The difficulty I encountered was that Logstash could not connect to the Elasticsearch cluster with Xpack enabled.

This is an Elasticsearch cluster composed of at least four node nodes, which enables xpack. I set a new certificate for the transport.ssl of this cluster and applied it in the configuration file.

In the above screenshot, an index named "jsonfile-daemonset-syslog-2022.12.21" was created before xpack was enabled in the cluster.
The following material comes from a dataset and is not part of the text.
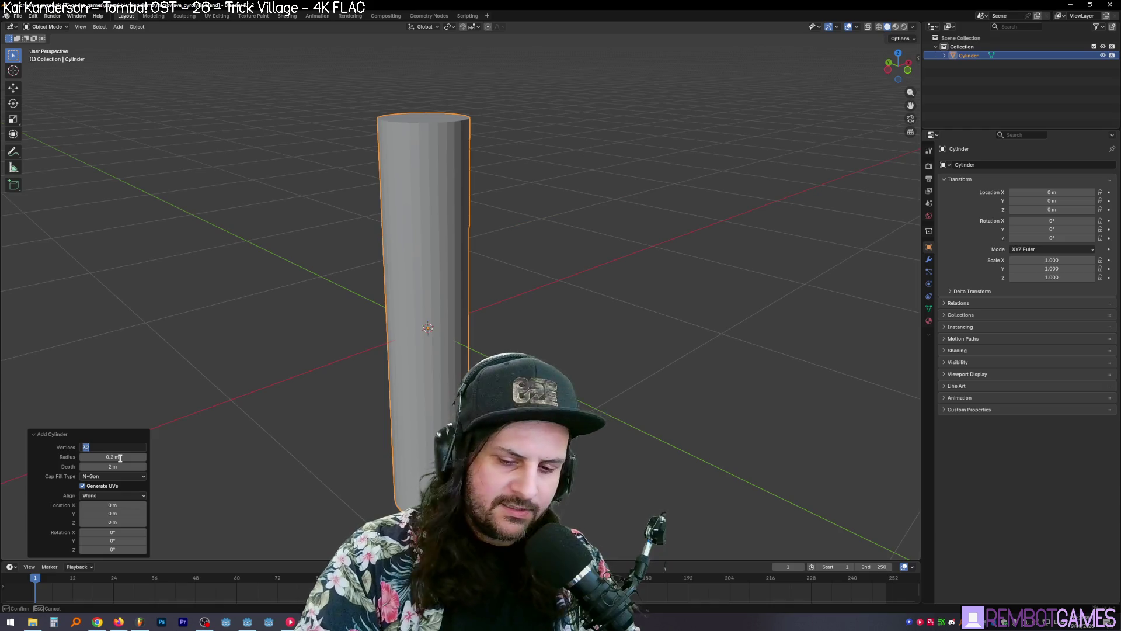
type("16")
key("Tab")
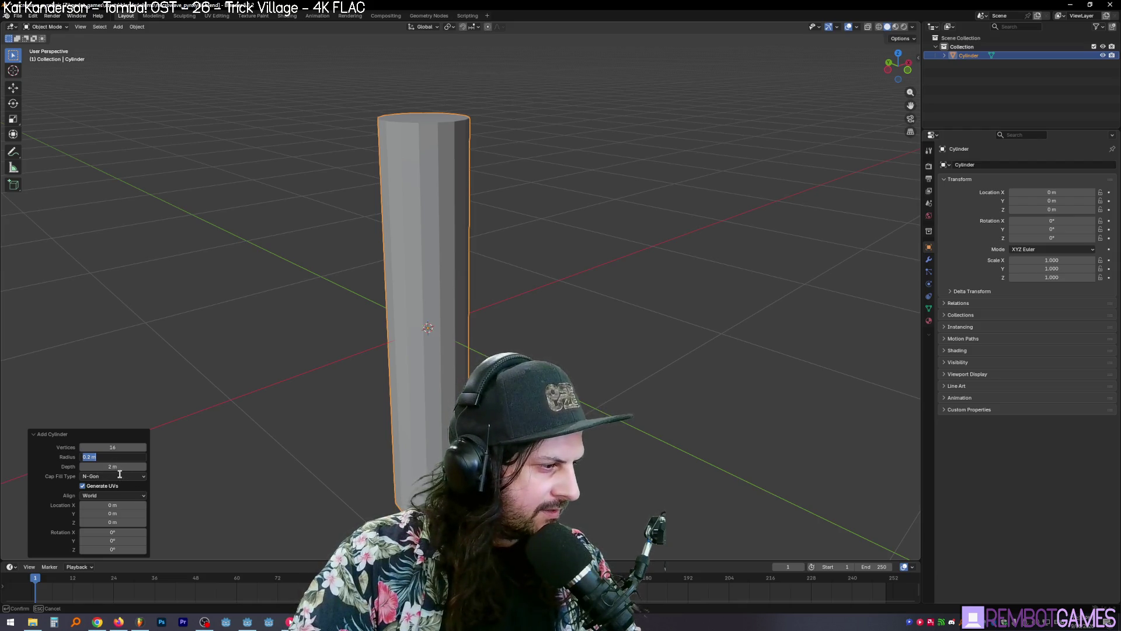
left_click(122, 478)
After xpack is enabled in the cluster, new logs cannot be sent to the cluster from the logstash and new indexes cannot be created.

root@esnode-1:/etc/elasticsearch# cat /etc/hosts
127.0.0.1 localhost

172.16.20.66 esnode-1
172.16.20.60 esnode-2
172.16.20.105 esnode-3
172.16.100.28 esnode-4
172.16.20.87   logstash

root@esnode-1:/etc/elasticsearch# cat elasticsearch.yml |grep -v '^$' | grep -v '^#'
cluster.name: will-cluster1
node.name: esnode-1
path.data: /data/elasticsearch
path.logs: /var/log/elasticsearch
network.host: 172.16.20.66
http.port: 9200
discovery.seed_hosts: ["esnode-1","esnode-2","esnode-3","esnode-4"]
cluster.initial_master_nodes: ["esnode-1","esnode-2","esnode-3","esnode-4"]
xpack.security.enabled: true
xpack.security.enrollment.enabled: true
xpack.security.http.ssl:
  enabled: true
  keystore.path: certs/http.p12
xpack.security.transport.ssl:
  enabled: true
  verification_mode: certificate
  keystore.path: certs/elastic-certificates.p12
  truststore.path: certs/elastic-certificates.p12
http.host: 0.0.0.0

$ /usr/share/elasticsearch/bin/elasticsearch-certutil ca (no set password)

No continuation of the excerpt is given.